What the Cambridge Analytica story and last week’s congressional hearings with Facebook’s CEO are really all about is that people – not even “just” social media users, voters and policymakers – are waking up to the meaning of “big data.”
It’s a big story not only because Facebook has more than 2.2 billion users or because Cambridge Analytica may have helped Donald Trump become president, as mind-bending as both the data point and the possibility are. It’s big because it’s personal. People weren’t going to understand the implications of big data until Facebook was in the story. Although there are uncountable retailers, banks, publishers, campaigns, governments and bad actors benefiting from big data, Facebook brought it home to us because the data there is so visibly us – our own and significant others’ everyday likes and lives, in all our own words, photos and videos, posted by us.
Not that “big data” hasn’t been a lot more than all that for a long time. But with the personal part added to the results of two game-changing votes in the UK and US and the confusing mix of political news, information, misinformation, disinformation and advertising on Facebook that appeared to affect those votes, you get what may well turn out to be a story we’ll tell our grandchildren as well as children.

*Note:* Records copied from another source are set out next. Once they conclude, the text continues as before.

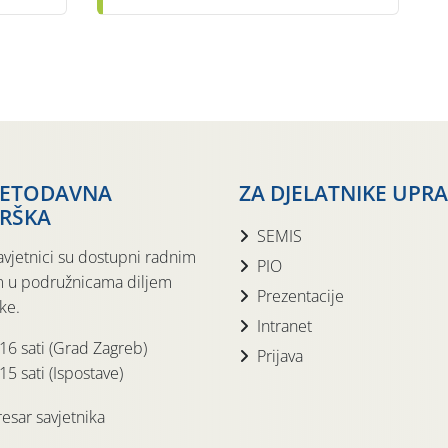
JETODAVNA
ZA DJELATNIKE UPR
RŠKA
SEMIS
avjetnici su dostupni radnim
PIO
 u podružnicama diljem
Prezentacije
ke.
Intranet
 16 sati (Grad Zagreb)
Prijava
15 sati (Ispostave)
esar savjetnika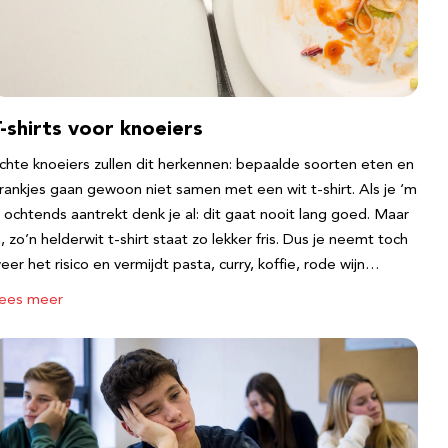
-shirts voor knoeiers
chte knoeiers zullen dit herkennen: bepaalde soorten eten en
rankjes gaan gewoon niet samen met een wit t-shirt. Als je ‘m
s ochtends aantrekt denk je al: dit gaat nooit lang goed. Maar
a, zo’n helderwit t-shirt staat zo lekker fris. Dus je neemt toch
eer het risico en vermijdt pasta, curry, koffie, rode wijn…
ees meer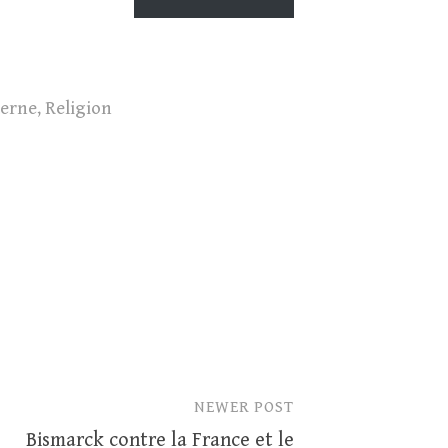
erne
,
Religion
b
NEWER POST
Bismarck contre la France et le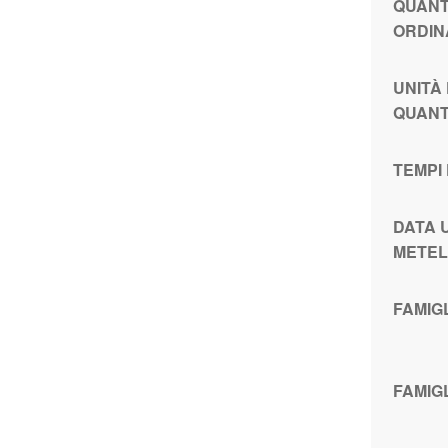
QUANT
ORDIN
UNITÀ
QUANT
TEMPI
DATA 
METE
FAMIG
FAMIG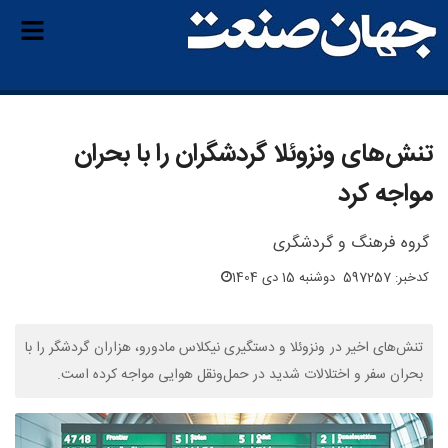
تنش‌های ونزوئلا گردشگران را با بحران
مواجه کرد
گروه فرهنگ و گردشگری
کدخبر: 597257
دوشنبه 15 دی 1404
تنش‌های اخیر در ونزوئلا و دستگیری نیکلاس مادورو، هزاران گردشگر را با
بحران سفر و اختلالات شدید در حمل‌ونقل هوایی مواجه کرده است.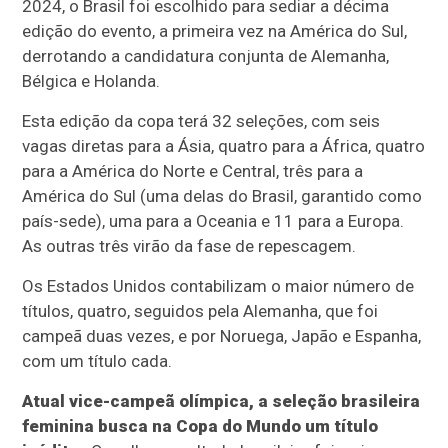
2024, o Brasil foi escolhido para sediar a décima
edição do evento, a primeira vez na América do Sul,
derrotando a candidatura conjunta de Alemanha,
Bélgica e Holanda.
Esta edição da copa terá 32 seleções, com seis
vagas diretas para a Ásia, quatro para a África, quatro
para a América do Norte e Central, três para a
América do Sul (uma delas do Brasil, garantido como
país-sede), uma para a Oceania e 11 para a Europa.
As outras três virão da fase de repescagem.
Os Estados Unidos contabilizam o maior número de
títulos, quatro, seguidos pela Alemanha, que foi
campeã duas vezes, e por Noruega, Japão e Espanha,
com um título cada.
Atual vice-campeã olímpica, a seleção brasileira
feminina busca na Copa do Mundo um título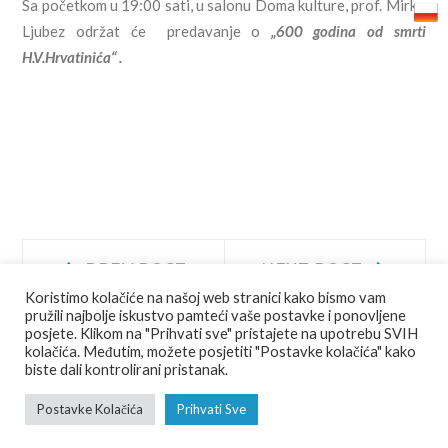
Sa početkom u 19:00 sati, u salonu Doma kulture, prof. Mirko
Ljubez održat će predavanje o
„600 godina od smrti
H.V.Hrvatinića“ .
Navigacija
Prev
Next
PREV POST
NEXT POST
post:
post:
Koristimo kolačiće na našoj web stranici kako bismo vam
objava
pružili najbolje iskustvo pamteći vaše postavke i ponovljene
posjete. Klikom na "Prihvati sve" pristajete na upotrebu SVIH
kolačića. Međutim, možete posjetiti "Postavke kolačića" kako
biste dali kontrolirani pristanak.
© COPYRIGHT
JU AGENCIJA JAJCE
ALL RIGHTS RESERVED.
Postavke Kolačića
Prihvati Sve
FOTO
VIDEO
RAZGLEDNICE
PDF VODIĆ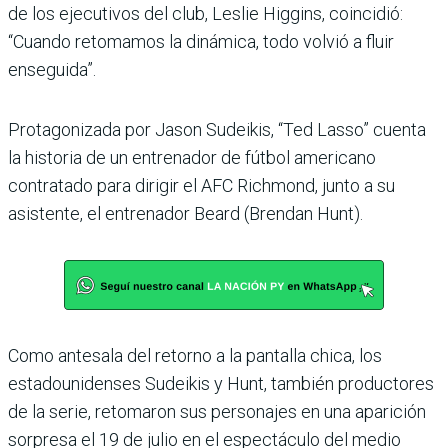
de los ejecutivos del club, Leslie Higgins, coincidió:
“Cuando retomamos la dinámica, todo volvió a fluir
enseguida”.
Protagonizada por Jason Sudeikis, “Ted Lasso” cuenta
la historia de un entrenador de fútbol americano
contratado para dirigir el AFC Richmond, junto a su
asistente, el entrenador Beard (Brendan Hunt).
Como antesala del retorno a la pantalla chica, los
estadounidenses Sudeikis y Hunt, también productores
de la serie, retomaron sus personajes en una aparición
sorpresa el 19 de julio en el espectáculo del medio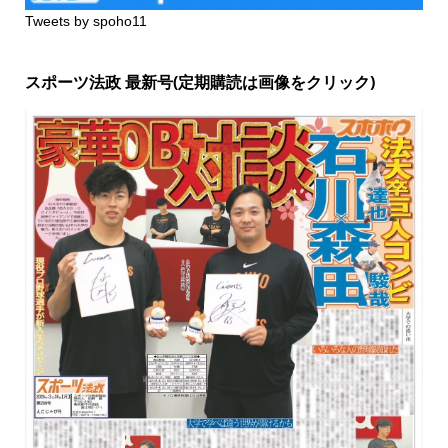
Tweets by spoho11
スポーツ法政 最新号(定期購読は画像をクリック)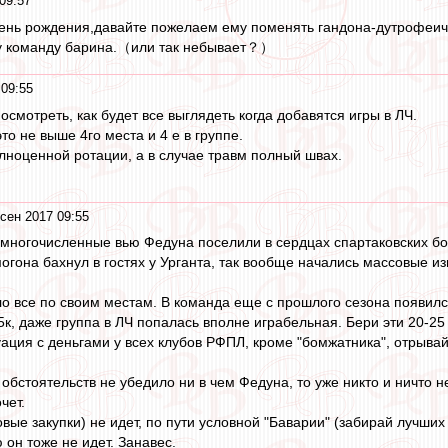
09:57
ень рождения,давайте пожелаем ему поменять гандона-дутрофеича
у команду барина.（или так небывает？）
 09:55
смотреть, как будет все выглядеть когда добавятся игры в ЛЧ.
то не выше 4го места и 4 е в группе.
олноценной ротации, а в случае травм полный швах.
сен 2017 09:55
многочисленные вью Федуна поселили в сердцах спартаковских бол
могона бахнул в гостях у Урганта, так вообще начались массовые и
о все по своим местам. В команда еще с прошлого сезона появился
к, даже группа в ЛЧ попалась вполне играбельная. Бери эти 20-25
ация с деньгами у всех клубов РФПЛ, кроме "бомжатника", отрывай
обстоятельств не убедило ни в чем Федуна, то уже никто и ничто не
чет.
вые закупки) не идет, по пути условной "Баварии" (забирай лучших 
 он тоже не идет. Занавес.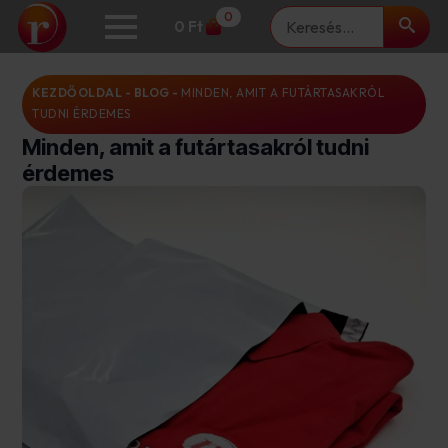
Keresés
0
0
Ft
KEZDŐOLDAL
-
BLOG
-
MINDEN, AMIT A FUTÁRTASAKRÓL
TUDNI ÉRDEMES
Minden, amit a futártasakról tudni
érdemes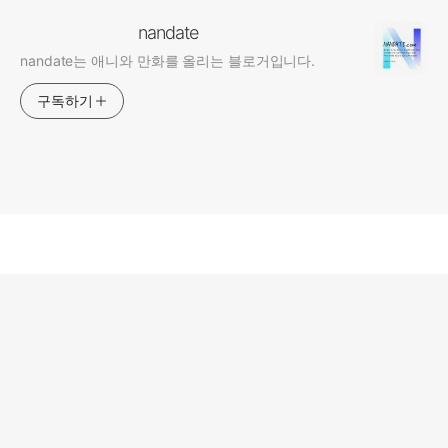
nandate
nandate는 애니와 만화를 올리는 블로거입니다.
구독하기
nandate 소개
designed by
어포스트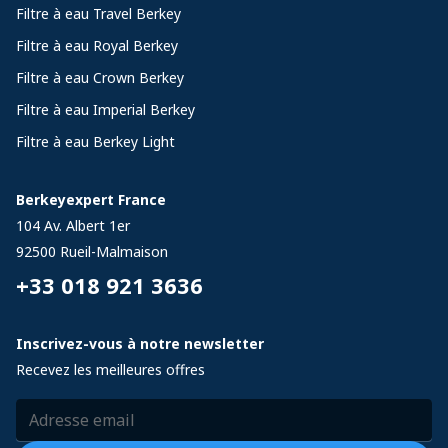
Filtre à eau Travel Berkey
Filtre à eau Royal Berkey
Filtre à eau Crown Berkey
Filtre à eau Imperial Berkey
Filtre à eau Berkey Light
Berkeyexpert France
104 Av. Albert 1er
92500
Rueil-Malmaison
+33 018 921 3636
Inscrivez-vous à notre newsletter
Recevez les meilleures offres
Adresse email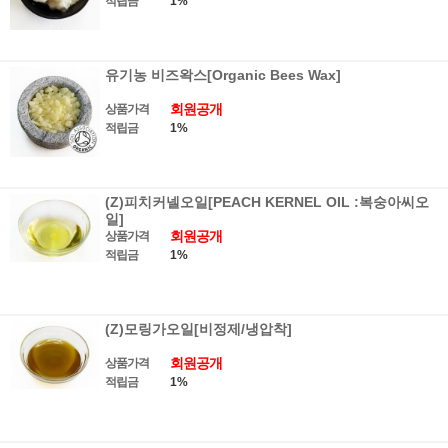
적립금
1%
유기농 비즈왁스[Organic Bees Wax]
회원공개
상품가격
적립금
1%
(Z)피치커넬오일[PEACH KERNEL OIL :복숭아씨오
일]
회원공개
상품가격
적립금
1%
(Z)모링가오일[비정제/냉압착]
회원공개
상품가격
적립금
1%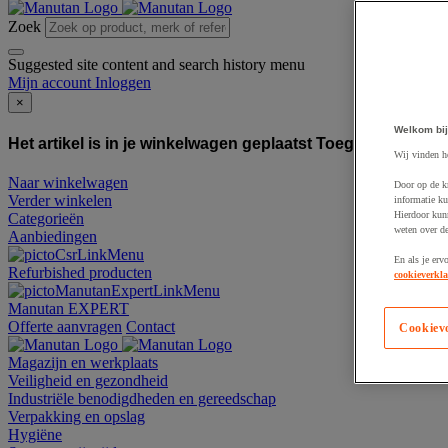
Zoek
Suggested site content and search history menu
Mijn account
Inloggen
×
Welkom bij
Het artikel is in je winkelwagen geplaatst
Toegevoegd aan
Wij vinden h
Naar winkelwagen
Door op de k
Verder winkelen
informatie ku
Hierdoor kun
Categorieën
weten over de
Aanbiedingen
En als je erv
Refurbished producten
cookieverkla
Manutan EXPERT
Offerte aanvragen
Contact
Cookiev
Magazijn en werkplaats
Veiligheid en gezondheid
Industriële benodigdheden en gereedschap
Verpakking en opslag
Hygiëne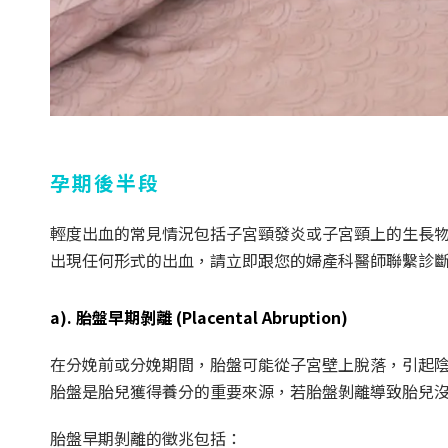
孕期後半段
輕度出血的常見情況包括子宮頸發炎或子宮頸上的生長
出現任何形式的出血，請立即跟您的婦產科醫師聯繫診
a). 胎盤早期剝離 (Placental Abruption)
在分娩前或分娩期間，胎盤可能從子宮壁上脫落，引起陰道
胎盤是胎兒獲得養分的重要來源，若胎盤剝離導致胎兒
胎盤早期剝離的徵兆包括：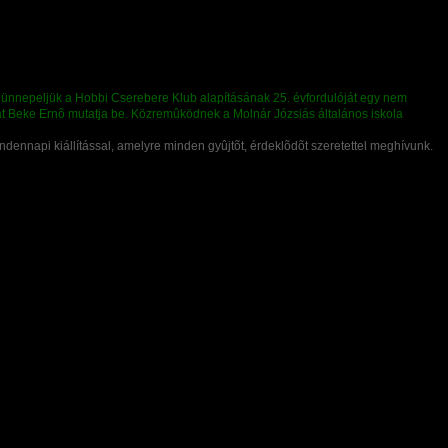
napi kiállítással, amelyre minden gyûjtõt, érdeklõdõt szeretettel meghívunk.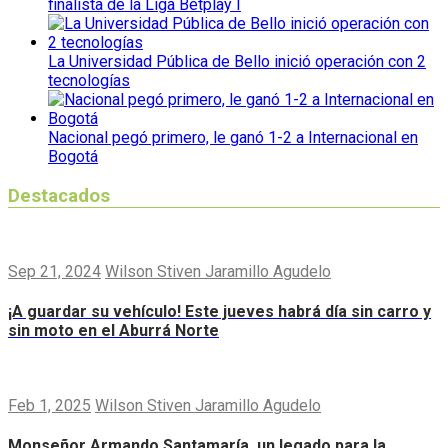
finalista de la Liga Betplay I
La Universidad Pública de Bello inició operación con 2
tecnologías
Nacional pegó primero, le ganó 1-2 a Internacional en
Bogotá
Destacados
Sep 21, 2024
Wilson Stiven Jaramillo Agudelo
¡A guardar su vehículo! Este jueves habrá día sin carro y
sin moto en el Aburrá Norte
Feb 1, 2025
Wilson Stiven Jaramillo Agudelo
Monseñor Armando Santamaría, un legado para la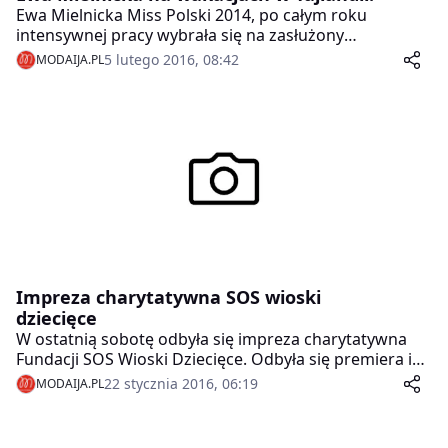
Ewa Mielnicka Miss Polski 2014, po całym roku
intensywnej pracy wybrała się na zasłużony
odpoczynek.
5 lutego 2016, 08:42
MODAIJA.PL
Impreza charytatywna SOS wioski
dziecięce
W ostatnią sobotę odbyła się impreza charytatywna
Fundacji SOS Wioski Dziecięce. Odbyła się premiera ich
kalendarza w którym wystąpili znani Panowie z
22 stycznia 2016, 06:19
MODAIJA.PL
kobietami polskiego biznesu.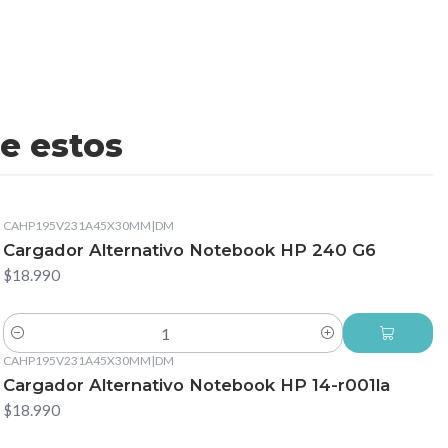
e estos
CAHP195V231A45X30MM
|
DM
Cargador Alternativo Notebook HP 240 G6
$18.990
Cantidad
CAHP195V231A45X30MM
|
DM
Cargador Alternativo Notebook HP 14-r001la
$18.990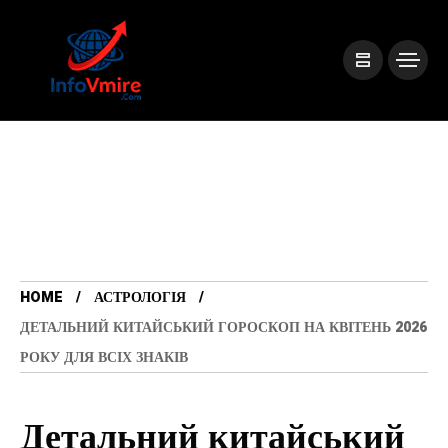
HOME
АСТРОЛОГІЯ
ДЕТАЛЬНИЙ КИТАЙСЬКИЙ ГОРОСКОП НА КВІТЕНЬ 2026
РОКУ ДЛЯ ВСІХ ЗНАКІВ
Детальний китайський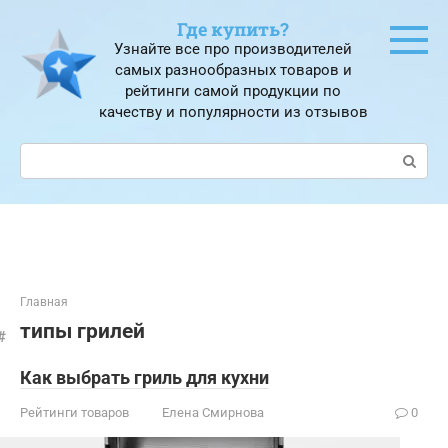
Перейти
Где купить?
к
Узнайте все про производителей
контенту
самых разнообразных товаров и
рейтинги самой продукции по
качеству и популярности из отзывов
Поиск:
Главная
типы грилей
Как выбрать гриль для кухни
Рейтинги товаров
Елена Смирнова
0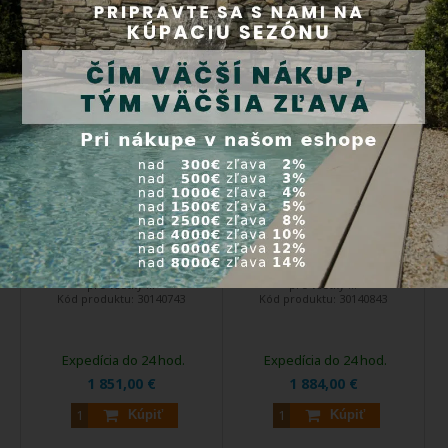
Kúpiť
Kúpiť
Protiprúd K-JET Sena 74 m³/h,
Protiprúd K-JET Sena 84 m³/h,
400 V
400 V
DOPRAVA
DOPRAVA
ZDARMA
ZDARMA
EXTRA
EXTRA
ZĽAVA
ZĽAVA
Bazénový protiprúd je vhodný
Bazénový protiprúd je vhodný
pre všetky ...
pre všetky ...
Kód produktu:
30140743
Kód produktu:
30140843
Expedícia do 24 hod.
Expedícia do 24 hod.
1 851,00 €
1 884,00 €
Kúpiť
Kúpiť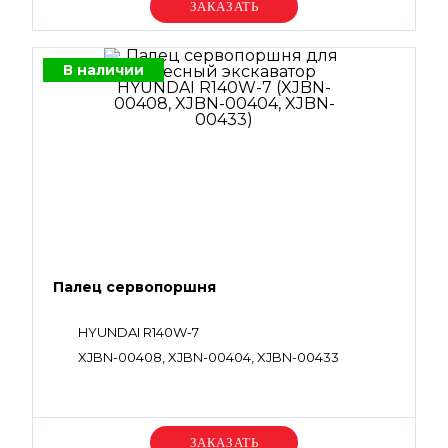
Уточняйте цену
В наличии
Палец сервопоршня
HYUNDAI R140W-7
XJBN-00408, XJBN-00404, XJBN-00433
Уточняйте цену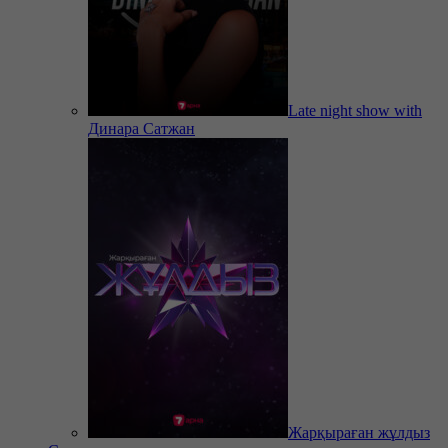
Late night show with
Динара Сатжан
Жарқыраған жұлдыз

So here are some talking points for family and classroom conversations about this pivotal moment:
First, what is “big data”? Well, the dictionary definition is: “extremely large data sets that may be analyzed computationally [like with machine learning] to reveal patterns, trends, and associations, especially relating to human behavior and interactions.” Data is just information that comes in all kinds of forms: text, numbers, photos, videos, etc. Even though not all of it needs to stay private, what we’re finding out is, it’s hard to tell how much people and companies can tell about us when the kind of data that’s fine to make public gets blended with other data that’s stored or private. That unknown concerns us, which is why we’re hearing more and more calls for “transparency.” So you can tell from the definition that “big data” is about a whole lot more than lots of information; it’s more about what can be discovered from the data than the data itself. That can be all kinds of things, good and bad, from banks being able to find patterns of fraud to governments stopping infectious diseases from spreading to companies like Cambridge Analytica using people’s information to create and place ads aimed at getting people to vote a certain way.
So is social media big data? It’s only part of it. It’s just the very visible part that regular people like us contribute to. When we post comments, photos and videos, “like” others’ content, click on ads, buy things online, visit other sites, etc. we’re adding all kinds of information (called “psychographic data,” which I’ll explain in a minute) to the databases at social media companies and sometimes elsewhere, whether unethically, criminally or just mistakenly, as happened with Cambridge Analytica, which bought some 87 million people’s data from someone who Facebook says violated its policy. Facebook doesn’t sell data to other companies, it says; the way it makes money is from advertisers who, based on our detailed data in its ad placement system, place their ads on the pages of users who will really like the ads (and maybe buy the thing being advertised). Does that make sense? All that detailed information we share – and the technology I’ll tell you about in a minute – makes it possible for advertising to be more relevant, or more “highly targeted,” than ever before in the history of advertising, which makes it more valuable than ever to advertisers (because more likely to lead to a purchase). Some companies, called data brokers, do sell your data so that the buyers will have even more data on us to help them get even better at placing ads that will make us want to buy stuff.